July 30, 2019 | Weekly Commentary

by Connor Darrell CFA, Assistant Vice President – Head of InvestmentsThe S&P 500 led global equities forward last week as the market’s focus began to turn once again toward monetary policy. In Europe, the ECB indicated that it would reduce short-term interest rates in September in an effort to stimulate the eurozone’s softening economy. Meanwhile, the Federal Reserve is widely expected to take a similar course of action when it meets this week.

Also weighing on global equity returns was mounting uncertainty surrounding the ongoing Brexit saga.
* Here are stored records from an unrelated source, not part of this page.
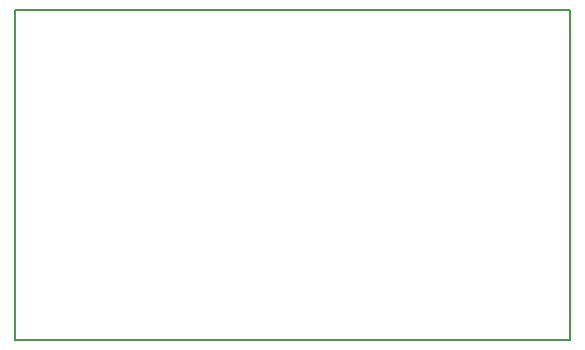
<source format=gbr>
G04 #@! TF.GenerationSoftware,KiCad,Pcbnew,no-vcs-found*
G04 #@! TF.CreationDate,2017-01-06T11:39:05+01:00*
G04 #@! TF.ProjectId,ESP32-HELP-Button-CR2032,45535033322D48454C502D427574746F,rev?*
G04 #@! TF.FileFunction,Other,User*
%FSLAX46Y46*%
G04 Gerber Fmt 4.6, Leading zero omitted, Abs format (unit mm)*
G04 Created by KiCad (PCBNEW no-vcs-found) date Fri Jan  6 11:39:05 2017*
%MOMM*%
%LPD*%
G01*
G04 APERTURE LIST*
%ADD10C,0.100000*%
%ADD11C,0.200000*%
G04 APERTURE END LIST*
D10*
D11*
X25000000Y-61000000D02*
X25000000Y-33000000D01*
X72000000Y-61000000D02*
X25000000Y-61000000D01*
X72000000Y-33000000D02*
X72000000Y-61000000D01*
X25000000Y-33000000D02*
X72000000Y-33000000D01*
M02*

</source>
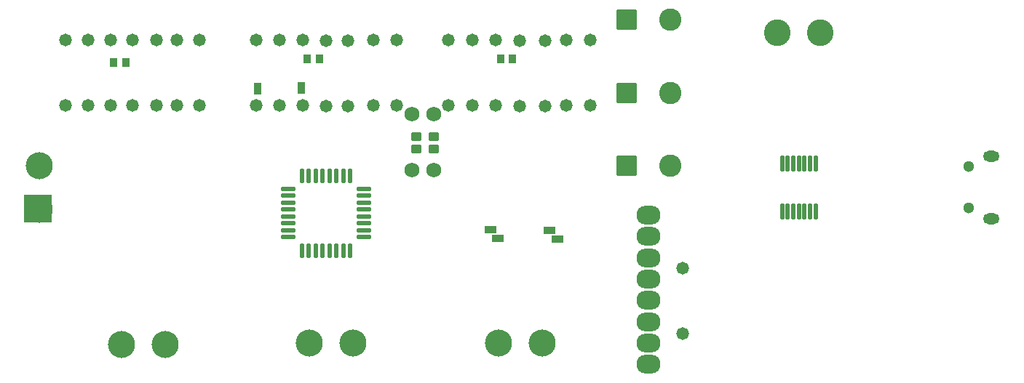
<source format=gbs>
G04 Layer: BottomSolderMaskLayer*
G04 EasyEDA v6.5.22, 2023-01-26 14:10:14*
G04 b877e135513245ca8f96004f63138494,c6a1bf633b9a4ba285e4988a7d74c357,10*
G04 Gerber Generator version 0.2*
G04 Scale: 100 percent, Rotated: No, Reflected: No *
G04 Dimensions in millimeters *
G04 leading zeros omitted , absolute positions ,4 integer and 5 decimal *
%FSLAX45Y45*%
%MOMM*%

%AMMACRO1*1,1,$1,$2,$3*1,1,$1,$4,$5*1,1,$1,0-$2,0-$3*1,1,$1,0-$4,0-$5*20,1,$1,$2,$3,$4,$5,0*20,1,$1,$4,$5,0-$2,0-$3,0*20,1,$1,0-$2,0-$3,0-$4,0-$5,0*20,1,$1,0-$4,0-$5,$2,$3,0*4,1,4,$2,$3,$4,$5,0-$2,0-$3,0-$4,0-$5,$2,$3,0*%
%ADD10MACRO1,0.1016X0.6502X0.3353X0.6502X-0.3353*%
%ADD11MACRO1,0.1016X-0.3353X0.6502X0.3353X0.6502*%
%ADD12C,1.4732*%
%ADD13O,2.8031948000000004X2.2031959999999997*%
%ADD14C,3.1496*%
%ADD15C,3.1016*%
%ADD16C,2.6016*%
%ADD17MACRO1,0.1016X1.11X-1.11X-1.11X-1.11*%
%ADD18C,1.3000*%
%ADD19O,1.8999962X1.2999974*%
%ADD20MACRO1,0.1016X0.2X0.85X-0.2X0.85*%
%ADD21O,1.7516094000000002X0.5516118*%
%ADD22O,0.5516118X1.7516094000000002*%
%ADD23MACRO1,0.1016X0.4X0.45X-0.4X0.45*%
%ADD24C,1.7272*%
%ADD25MACRO1,0.1016X-0.5X-0.45X0.5X-0.45*%
%ADD26R,3.2032X3.2032*%

%LPD*%
D10*
G01*
X5511800Y1905000D03*
G01*
X5600700Y1803400D03*
G01*
X6288887Y1798396D03*
G01*
X6199987Y1899996D03*
D11*
G01*
X2799994Y3549992D03*
G01*
X3314700Y3556000D03*
D12*
G01*
X7749997Y691997D03*
G01*
X7749997Y1453997D03*
D13*
G01*
X7349997Y1827733D03*
G01*
X7349997Y584936D03*
G01*
X7349997Y833501D03*
G01*
X7349997Y1082065D03*
G01*
X7349997Y1330629D03*
G01*
X7349997Y1579168D03*
G01*
X7349997Y2076297D03*
G01*
X7349997Y336397D03*
D14*
G01*
X3912006Y585647D03*
G01*
X3404006Y585647D03*
D15*
G01*
X8849995Y4199991D03*
G01*
X9349993Y4199991D03*
D16*
G01*
X7599959Y4349978D03*
D17*
G01*
X7099978Y4349991D03*
D16*
G01*
X7599984Y3499993D03*
D17*
G01*
X7099985Y3499993D03*
D16*
G01*
X7599984Y2649981D03*
D17*
G01*
X7099985Y2649994D03*
D14*
G01*
X1727885Y568248D03*
G01*
X1219885Y568248D03*
G01*
X6112002Y585647D03*
G01*
X5604002Y585647D03*
D12*
G01*
X830656Y3353282D03*
G01*
X830656Y4115282D03*
G01*
X3058668Y3353282D03*
G01*
X3058668Y4115282D03*
G01*
X5297297Y3353282D03*
G01*
X5297297Y4115282D03*
G01*
X1863979Y3353282D03*
G01*
X1863979Y4115282D03*
G01*
X1622323Y4119295D03*
G01*
X1622323Y3357295D03*
G01*
X572312Y3353282D03*
G01*
X572312Y4115282D03*
G01*
X2122322Y3353282D03*
G01*
X2122322Y4115282D03*
G01*
X1088974Y3353282D03*
G01*
X1088974Y4115282D03*
G01*
X1347317Y4119295D03*
G01*
X1347317Y3357295D03*
G01*
X4149572Y3353282D03*
G01*
X4149572Y4115282D03*
G01*
X3850004Y4107992D03*
G01*
X3850004Y3345992D03*
G01*
X2785922Y3353282D03*
G01*
X2785922Y4115282D03*
G01*
X4422317Y3353282D03*
G01*
X4422317Y4115282D03*
G01*
X3331387Y3353282D03*
G01*
X3331387Y4115282D03*
G01*
X3599992Y4107992D03*
G01*
X3599992Y3345992D03*
G01*
X6397320Y3353282D03*
G01*
X6397320Y4115282D03*
G01*
X6150000Y4107992D03*
G01*
X6150000Y3345992D03*
G01*
X5022316Y3353282D03*
G01*
X5022316Y4115282D03*
G01*
X6672300Y3353282D03*
G01*
X6672300Y4115282D03*
G01*
X5572302Y3353282D03*
G01*
X5572302Y4115282D03*
G01*
X5850000Y4107992D03*
G01*
X5850000Y3345992D03*
D18*
G01*
X11072977Y2641295D03*
G01*
X11074577Y2157476D03*
D19*
G01*
X11339601Y2037486D03*
G01*
X11339601Y2762478D03*
D14*
G01*
X260350Y2654300D03*
G01*
X260350Y2146300D03*
D20*
G01*
X9294977Y2119985D03*
G01*
X9229979Y2119985D03*
G01*
X9164980Y2119985D03*
G01*
X9099981Y2119985D03*
G01*
X9034983Y2119985D03*
G01*
X8969984Y2119985D03*
G01*
X8904986Y2119985D03*
G01*
X8904986Y2680004D03*
G01*
X8969984Y2680004D03*
G01*
X9034983Y2680004D03*
G01*
X9099981Y2680004D03*
G01*
X9164980Y2680004D03*
G01*
X9229979Y2680004D03*
G01*
X9294977Y2680004D03*
D21*
G01*
X3161842Y2380005D03*
G01*
X3161842Y2299995D03*
G01*
X3161842Y2219985D03*
G01*
X3161842Y2140000D03*
G01*
X3161842Y2059990D03*
G01*
X3161842Y1980006D03*
G01*
X3161842Y1899996D03*
G01*
X3161842Y1819986D03*
D22*
G01*
X3319983Y1663115D03*
G01*
X3399993Y1663115D03*
G01*
X3480003Y1663115D03*
G01*
X3559987Y1663115D03*
G01*
X3639997Y1663115D03*
G01*
X3719982Y1663115D03*
G01*
X3799992Y1663115D03*
G01*
X3880002Y1663115D03*
D21*
G01*
X4038142Y1819986D03*
G01*
X4038142Y1899996D03*
G01*
X4038142Y1980006D03*
G01*
X4038142Y2059990D03*
G01*
X4038142Y2140000D03*
G01*
X4038142Y2219985D03*
G01*
X4038142Y2299995D03*
G01*
X4038142Y2380005D03*
D22*
G01*
X3880002Y2536875D03*
G01*
X3799992Y2536875D03*
G01*
X3719982Y2536875D03*
G01*
X3639997Y2536875D03*
G01*
X3559987Y2536875D03*
G01*
X3480003Y2536875D03*
G01*
X3399993Y2536875D03*
G01*
X3319983Y2536875D03*
D23*
G01*
X1129997Y3849992D03*
G01*
X1269997Y3849992D03*
G01*
X3379993Y3899992D03*
G01*
X3519992Y3899992D03*
G01*
X5629988Y3899992D03*
G01*
X5769988Y3899992D03*
D24*
G01*
X4595987Y2600007D03*
G01*
X4849987Y2600007D03*
G01*
X4853980Y3250006D03*
G01*
X4599980Y3250006D03*
D25*
G01*
X4849990Y2849991D03*
G01*
X4649990Y2989996D03*
G01*
X4649990Y2849991D03*
G01*
X4849990Y2989996D03*
D26*
G01*
X249986Y2149982D03*
M02*

</source>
Boris Johnson, who has pledged to deliver on 2016’s Brexit referendum with or without a concrete deal in place, won the race to become the next Prime Minister of the United Kingdom.

All Eyes on the Fed
At this week’s meeting, the Federal Reserve is widely expected to cut short-term interest rates by at least 25 bps. However, the bond market has had this expectation baked into current prices for several weeks now, and any market movements are likely to be driven by the forward outlook for monetary policy, which will likely be discussed during the press conference on Thursday. At present, markets are anticipating more than two rate cuts before the end of the year.

Whether or not the market’s expectations for monetary policy are met will be largely contingent upon the strength of economic data between now and the end of the year. Last week, it was reported that the U.S. economy expanded at a rate of 2.1% annualized, which was on the upper range of consensus expectations. That growth was supported by very strong consumer spending, which more than offset a slight decline in business investment. Business investment has remained an area of weakness in recent GDP figures around the world (primarily as a result of uncertainty surrounding trade policy), but the strength of the consumer continues to help keep the U.S. economy on a solid foundation. Furthermore, with face-to-face trade talks resuming between the U.S. and China this week, there is some optimism that progress can be made. Any meaningful progress on trade would likely improve business confidence and could begin to push business investment trends back in a positive direction.